对于自动驾驶汽车而言，遍历交叉点是一个具有挑战性的问题，尤其是当交叉路口没有交通控制时。最近，由于其成功处理自动驾驶任务，深厚的强化学习受到了广泛的关注。在这项工作中，我们解决了使用新颖的课程进行深入增强学习的问题的问题。拟议的课程导致：1）与未经课程训练的代理人相比，增强剂学习代理的更快的训练过程和2）表现更好。我们的主要贡献是两个方面：1）提供一个独特的课程，用于训练深入的强化学习者，2）显示了所提出的课程在未信号的交叉遍历任务中的应用。该框架期望自动驾驶汽车的感知系统对周围环境进行了处理。我们在Comonroad运动计划模拟器中测试我们的TTTERTIONS和四向交集的方法。

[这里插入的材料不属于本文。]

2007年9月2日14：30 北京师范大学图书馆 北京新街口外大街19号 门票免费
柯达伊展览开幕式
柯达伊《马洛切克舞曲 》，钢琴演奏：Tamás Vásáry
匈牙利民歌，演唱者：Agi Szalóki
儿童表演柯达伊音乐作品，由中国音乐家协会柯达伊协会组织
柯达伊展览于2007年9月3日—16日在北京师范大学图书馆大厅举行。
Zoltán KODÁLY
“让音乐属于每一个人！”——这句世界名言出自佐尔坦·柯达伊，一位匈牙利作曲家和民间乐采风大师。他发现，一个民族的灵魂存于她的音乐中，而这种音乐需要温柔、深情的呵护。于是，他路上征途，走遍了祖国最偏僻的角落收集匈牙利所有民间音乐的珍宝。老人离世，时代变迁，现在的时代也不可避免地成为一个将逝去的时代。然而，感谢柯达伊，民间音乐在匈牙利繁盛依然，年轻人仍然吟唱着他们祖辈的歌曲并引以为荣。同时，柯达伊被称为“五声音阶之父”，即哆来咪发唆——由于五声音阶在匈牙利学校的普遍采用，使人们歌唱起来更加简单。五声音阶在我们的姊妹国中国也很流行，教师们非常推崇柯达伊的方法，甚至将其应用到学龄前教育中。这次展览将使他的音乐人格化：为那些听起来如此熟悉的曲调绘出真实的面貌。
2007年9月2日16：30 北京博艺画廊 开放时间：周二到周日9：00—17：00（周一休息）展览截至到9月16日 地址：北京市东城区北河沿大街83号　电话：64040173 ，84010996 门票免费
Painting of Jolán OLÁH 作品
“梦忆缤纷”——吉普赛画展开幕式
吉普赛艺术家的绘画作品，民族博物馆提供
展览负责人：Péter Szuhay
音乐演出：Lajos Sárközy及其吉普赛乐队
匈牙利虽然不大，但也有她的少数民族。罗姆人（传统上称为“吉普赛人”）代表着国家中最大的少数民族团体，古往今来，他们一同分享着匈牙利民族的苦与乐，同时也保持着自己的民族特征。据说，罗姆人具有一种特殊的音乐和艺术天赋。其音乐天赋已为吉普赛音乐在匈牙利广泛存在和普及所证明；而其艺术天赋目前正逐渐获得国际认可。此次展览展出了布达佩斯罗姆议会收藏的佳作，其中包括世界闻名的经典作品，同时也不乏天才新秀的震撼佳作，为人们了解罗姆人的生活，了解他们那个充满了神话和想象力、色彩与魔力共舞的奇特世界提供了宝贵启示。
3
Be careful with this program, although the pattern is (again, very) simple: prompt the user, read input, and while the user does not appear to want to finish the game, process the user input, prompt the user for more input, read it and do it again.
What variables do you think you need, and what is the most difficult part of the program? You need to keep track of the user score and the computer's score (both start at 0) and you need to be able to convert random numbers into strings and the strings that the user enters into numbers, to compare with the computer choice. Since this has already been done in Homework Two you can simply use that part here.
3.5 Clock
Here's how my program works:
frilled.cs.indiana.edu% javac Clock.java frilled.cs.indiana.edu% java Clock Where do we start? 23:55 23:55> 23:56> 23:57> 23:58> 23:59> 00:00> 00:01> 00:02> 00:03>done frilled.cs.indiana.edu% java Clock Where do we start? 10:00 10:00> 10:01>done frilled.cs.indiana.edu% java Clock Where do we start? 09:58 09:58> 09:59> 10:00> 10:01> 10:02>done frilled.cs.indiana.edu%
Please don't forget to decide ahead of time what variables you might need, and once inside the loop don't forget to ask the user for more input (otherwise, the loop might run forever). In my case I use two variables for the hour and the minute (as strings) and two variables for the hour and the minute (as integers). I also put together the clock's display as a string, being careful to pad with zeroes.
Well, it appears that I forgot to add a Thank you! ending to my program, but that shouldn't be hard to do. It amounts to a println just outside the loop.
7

本文介绍了一个新颖的社会偏好意识分散的安全控制框架，以解决避免多机构碰撞的责任分配问题。考虑到代理不一定会以对称方式进行合作，本文着重于具有不同合作水平的异质代理之间的半合作行为。利用社会价值取向（SVO）来量化个人自私的思想，我们提出了一个新颖的责任相关社会价值取向（R-SVO）的新颖概念，以表达成对代理之间的预期相对社会含义。这用于根据相应的责任份额来重新定义每个代理商的社会偏好或个性，以促进协调方案，例如所有代理商以不对称方式互动的半合件碰撞避免。通过通过拟议的本地成对责任权重纳入这种相对的社会影响，我们为个人代理人开发了与责任相关的控制屏障功能的安全控制框架，并通过正式可证明的安全保证可以实现多代理碰撞的避免。提供了模拟来证明在多个多代理导航任务中所提出的框架的有效性和效率，例如位置交换游戏，自动驾驶汽车公路公路坡道合并方案以及圆形交换游戏。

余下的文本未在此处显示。